▶ DIRECTIONS
Go through the data and copy each line where the word "from" shows up.

▶ SUPPLIED DATA
____________
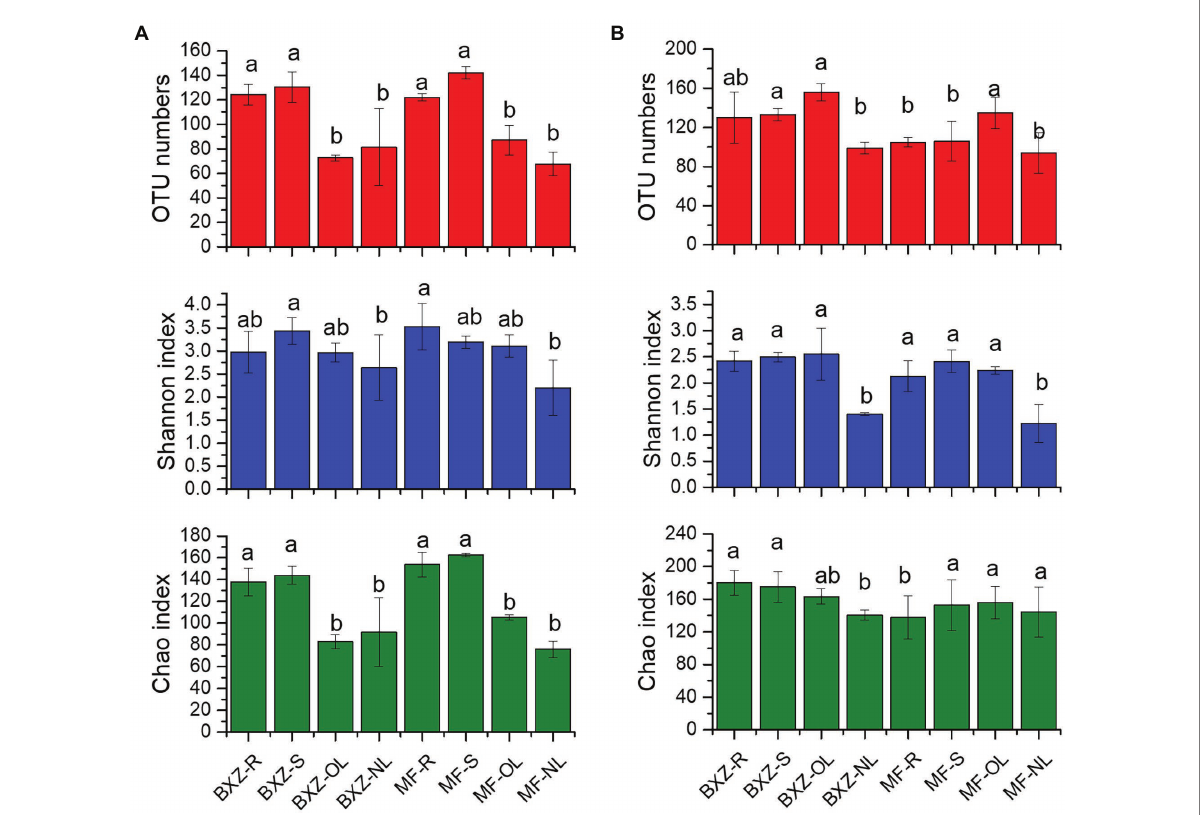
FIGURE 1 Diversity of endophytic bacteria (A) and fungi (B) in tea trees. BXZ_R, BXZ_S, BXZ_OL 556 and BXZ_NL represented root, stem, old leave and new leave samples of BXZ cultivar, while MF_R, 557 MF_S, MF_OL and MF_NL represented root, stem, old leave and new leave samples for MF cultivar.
____________
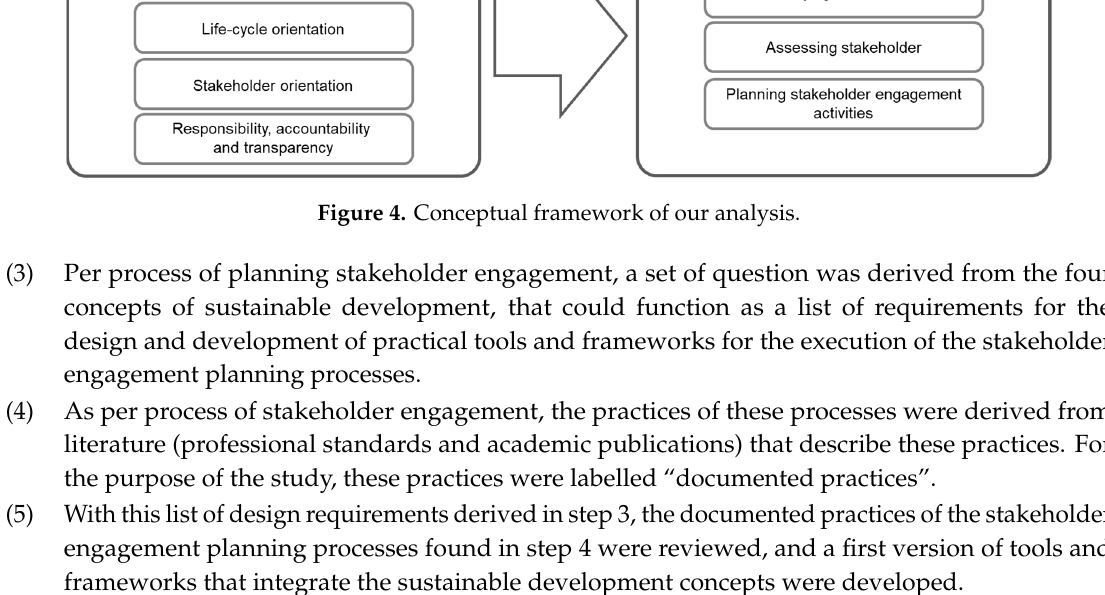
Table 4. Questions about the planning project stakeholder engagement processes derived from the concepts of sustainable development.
____________
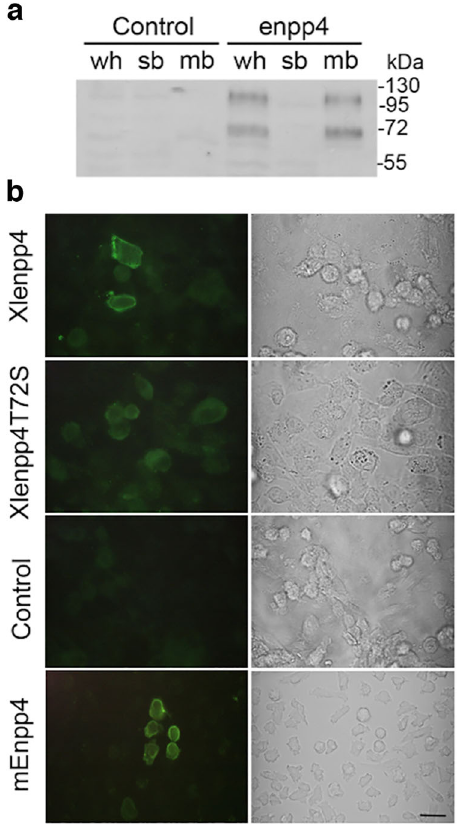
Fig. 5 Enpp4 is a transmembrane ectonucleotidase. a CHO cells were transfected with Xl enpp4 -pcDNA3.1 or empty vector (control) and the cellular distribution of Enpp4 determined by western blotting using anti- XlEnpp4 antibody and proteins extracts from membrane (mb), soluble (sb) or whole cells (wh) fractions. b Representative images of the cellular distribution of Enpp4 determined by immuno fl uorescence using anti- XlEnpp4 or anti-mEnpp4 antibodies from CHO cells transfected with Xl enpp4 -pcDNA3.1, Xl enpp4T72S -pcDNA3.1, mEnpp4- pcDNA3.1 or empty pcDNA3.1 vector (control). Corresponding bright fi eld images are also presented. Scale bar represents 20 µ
____________
▶ SOLVED PROBLEM
Table 4. Questions about the planning project stakeholder engagement processes derived from the concepts of sustainable development.
Fig. 5 Enpp4 is a transmembrane ectonucleotidase. a CHO cells were transfected with Xl enpp4 -pcDNA3.1 or empty vector (control) and the cellular distribution of Enpp4 determined by western blotting using anti- XlEnpp4 antibody and proteins extracts from membrane (mb), soluble (sb) or whole cells (wh) fractions. b Representative images of the cellular distribution of Enpp4 determined by immuno fl uorescence using anti- XlEnpp4 or anti-mEnpp4 antibodies from CHO cells transfected with Xl enpp4 -pcDNA3.1, Xl enpp4T72S -pcDNA3.1, mEnpp4- pcDNA3.1 or empty pcDNA3.1 vector (control). Corresponding bright fi eld images are also presented. Scale bar represents 20 µ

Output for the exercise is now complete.